REQUEST: Note the line containing "internal teams select"; from it through the last line below, give only those lines again, exactly, both ends included, skipping pictures.
**** SUPPLIED ENTRIES ****
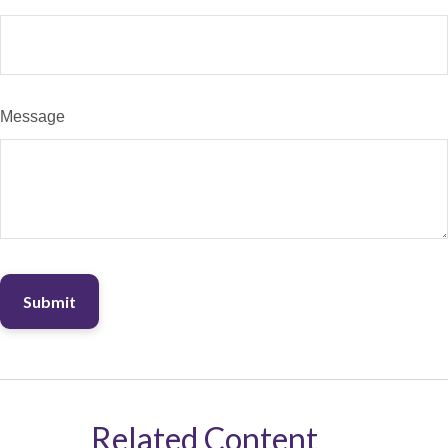
Message
Related Content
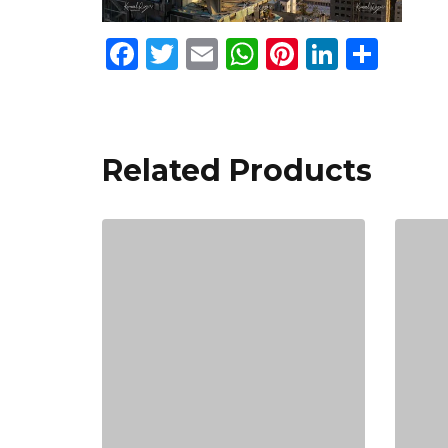
Facebook
Twitter
Email
WhatsApp
Pinterest
Linked
Sha
Related Products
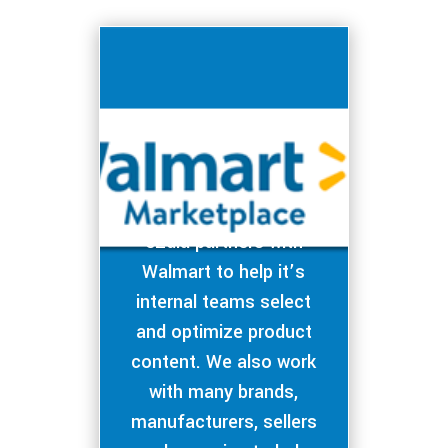
eZdia partners with
Walmart to help it’s
internal teams select
and optimize product
content. We also work
with many brands,
manufacturers, sellers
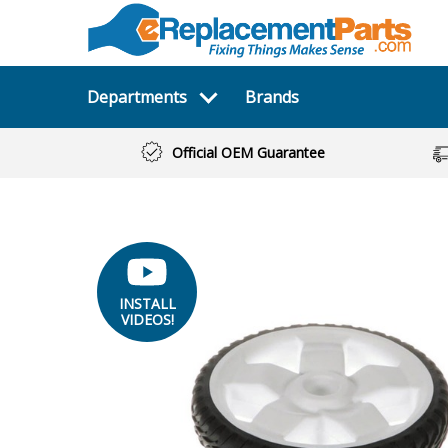
Departments
Brands
Official OEM Guarantee
INSTALL
VIDEOS!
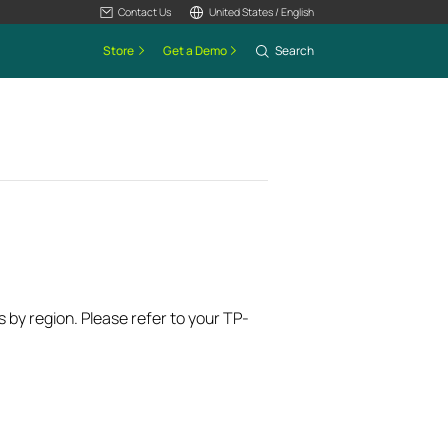
Contact Us
United States / English
Store
Get a Demo
Search
s by region. Please refer to your TP-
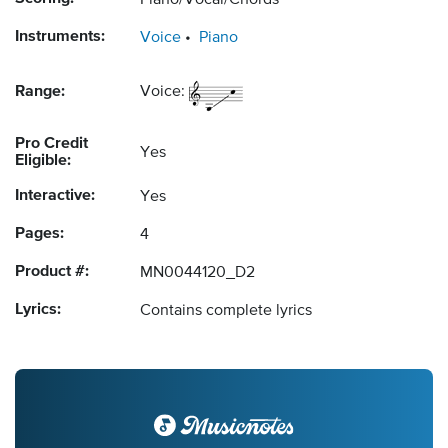
Piano/Vocal/Chords
Instruments:
Voice
Piano
Range:
Voice:
Pro Credit
Yes
Eligible:
Interactive:
Yes
Pages:
4
Product #:
MN0044120_D2
Lyrics:
Contains complete lyrics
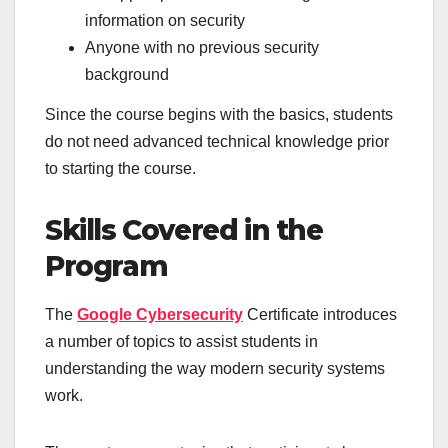
information on security
Anyone with no previous security
background
Since the course begins with the basics, students
do not need advanced technical knowledge prior
to starting the course.
Skills Covered in the
Program
The
Google Cybersecurity
Certificate introduces
a number of topics to assist students in
understanding the way modern security systems
work.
****
ANSWER BELOW:
internal teams select
and optimize product
content. We also work
with many brands,
manufacturers, sellers
Departments
Brands
Official OEM Guarantee
INSTALL
VIDEOS!
Contact Us
United States / English
Store
Get a Demo
Search
s by region. Please refer to your TP-
Piano/Vocal/Chords
Instruments:
Voice
Piano
Range:
Voice:
Pro Credit
Yes
Eligible:
Interactive:
Yes
Pages:
4
Product #:
MN0044120_D2
Lyrics:
Contains complete lyrics
information on security
Anyone with no previous security
background
Since the course begins with the basics, students
do not need advanced technical knowledge prior
to starting the course.
Skills Covered in the
Program
The
Google Cybersecurity
Certificate introduces
a number of topics to assist students in
understanding the way modern security systems
work.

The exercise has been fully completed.